The range of the Douglas-Rachford operator in infinite-dimensional Hilbert spaces

TL;DR

This paper characterizes the range of the Douglas-Rachford operator in infinite-dimensional Hilbert spaces, providing new formulas that extend finite-dimensional results and aid in understanding the algorithm's behavior in inconsistent convex optimization problems.

Contribution

It offers a new formula for the range of the Douglas-Rachford operator in infinite-dimensional spaces, enhancing theoretical understanding of the method's convergence properties.

Findings

Derived a formula for the operator's range in infinite-dimensional spaces

Extended finite-dimensional results to infinite-dimensional settings

Provided examples illustrating the theoretical conclusions

Abstract

The Douglas-Rachford algorithm is one of the most prominent splitting algorithms for solving convex optimization problems.

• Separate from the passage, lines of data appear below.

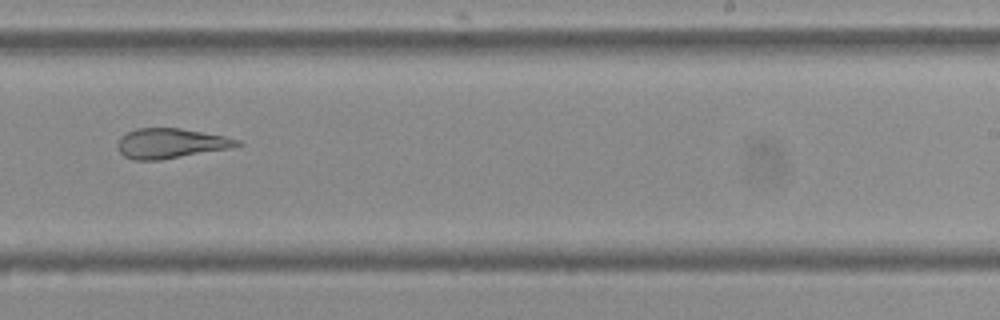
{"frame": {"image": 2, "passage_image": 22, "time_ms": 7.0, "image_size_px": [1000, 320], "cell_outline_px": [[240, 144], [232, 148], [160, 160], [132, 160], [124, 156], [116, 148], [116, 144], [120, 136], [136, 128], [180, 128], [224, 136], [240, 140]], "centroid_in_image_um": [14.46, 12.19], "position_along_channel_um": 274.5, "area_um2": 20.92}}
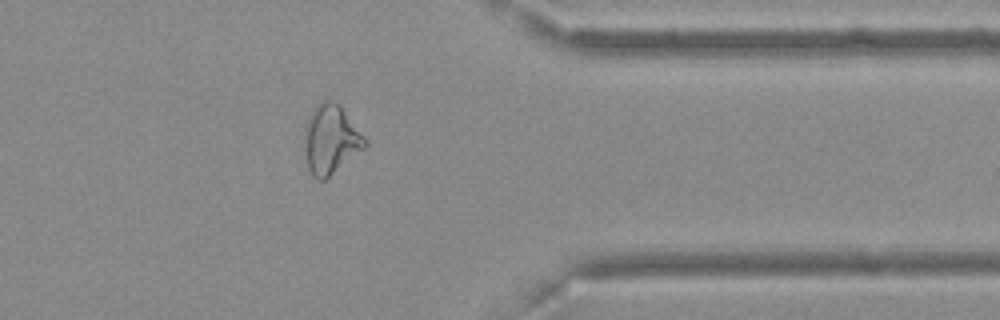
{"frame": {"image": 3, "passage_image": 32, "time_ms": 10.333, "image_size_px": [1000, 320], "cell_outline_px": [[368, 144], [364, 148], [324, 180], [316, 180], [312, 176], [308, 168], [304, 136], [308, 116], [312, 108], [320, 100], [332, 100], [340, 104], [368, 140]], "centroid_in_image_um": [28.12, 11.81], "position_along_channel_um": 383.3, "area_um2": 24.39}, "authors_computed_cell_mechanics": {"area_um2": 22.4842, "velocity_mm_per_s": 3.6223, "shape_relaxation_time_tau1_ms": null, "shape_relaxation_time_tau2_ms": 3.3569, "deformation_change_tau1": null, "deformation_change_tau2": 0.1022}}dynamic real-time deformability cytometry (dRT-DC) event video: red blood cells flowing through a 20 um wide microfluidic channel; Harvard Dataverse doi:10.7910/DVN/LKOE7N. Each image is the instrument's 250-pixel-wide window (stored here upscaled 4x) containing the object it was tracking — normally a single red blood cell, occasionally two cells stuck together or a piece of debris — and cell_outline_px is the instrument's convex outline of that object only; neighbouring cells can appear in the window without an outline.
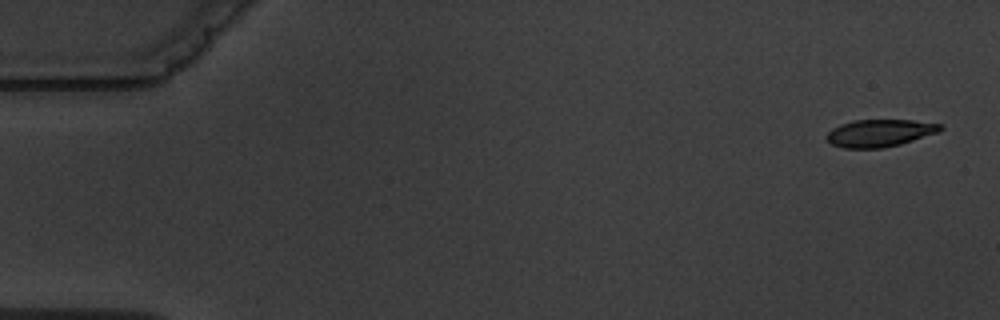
{"species": "common noctule bat (a hibernating species)", "species_latin": "Nyctalus noctula", "temperature_condition": "warm", "stored_images_in_passage": 5, "camera_frame_rate_fps": 3000, "um_per_image_px": 0.085, "animal": {"sex": "male", "body_mass_g": 19.5, "forearm_length_mm": 54.6}, "frame": {"image": 1, "passage_image": 1, "time_ms": 0.0, "image_size_px": [1000, 320], "cell_outline_px": [[944, 128], [940, 132], [900, 144], [884, 148], [844, 148], [832, 144], [824, 136], [832, 128], [840, 124], [852, 120], [912, 120], [944, 124]], "centroid_in_image_um": [74.8, 11.3], "position_along_channel_um": 10.2, "area_um2": 18.32}}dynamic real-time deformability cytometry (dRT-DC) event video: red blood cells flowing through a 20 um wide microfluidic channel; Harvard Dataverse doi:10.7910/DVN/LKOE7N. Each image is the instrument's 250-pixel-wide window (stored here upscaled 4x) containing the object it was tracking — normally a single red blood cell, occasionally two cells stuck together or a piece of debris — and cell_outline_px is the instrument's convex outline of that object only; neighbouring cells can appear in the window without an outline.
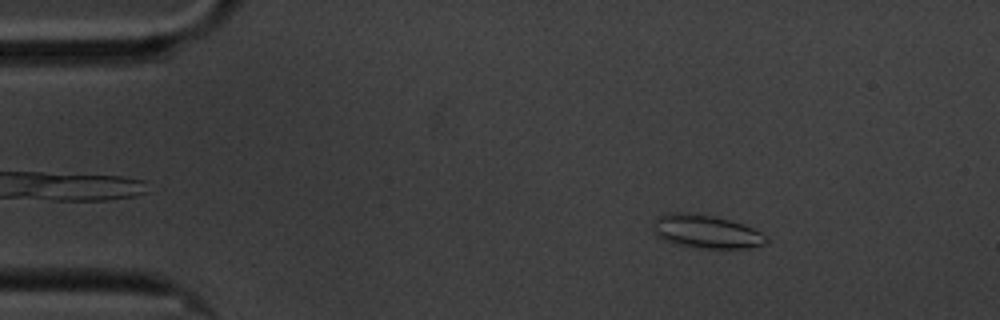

Recently, the method has been successful in finding a generalized solution (provided that one exists) for optimization problems in the inconsistent case, i.e., when a solution does not exist. The convergence analysis of the inconsistent case hinges on the study of the range of the displacement operator associated with the Douglas-Rachford splitting operator and the corresponding minimal displacement vector. In this paper, we provide a formula for the range of the Douglas-Rachford splitting operator in (possibly) infinite-dimensional Hilbert space under mild assumptions on the underlying operators. Our new results complement known results in finite-dimensional Hilbert spaces. Several examples illustrate and tighten our conclusions.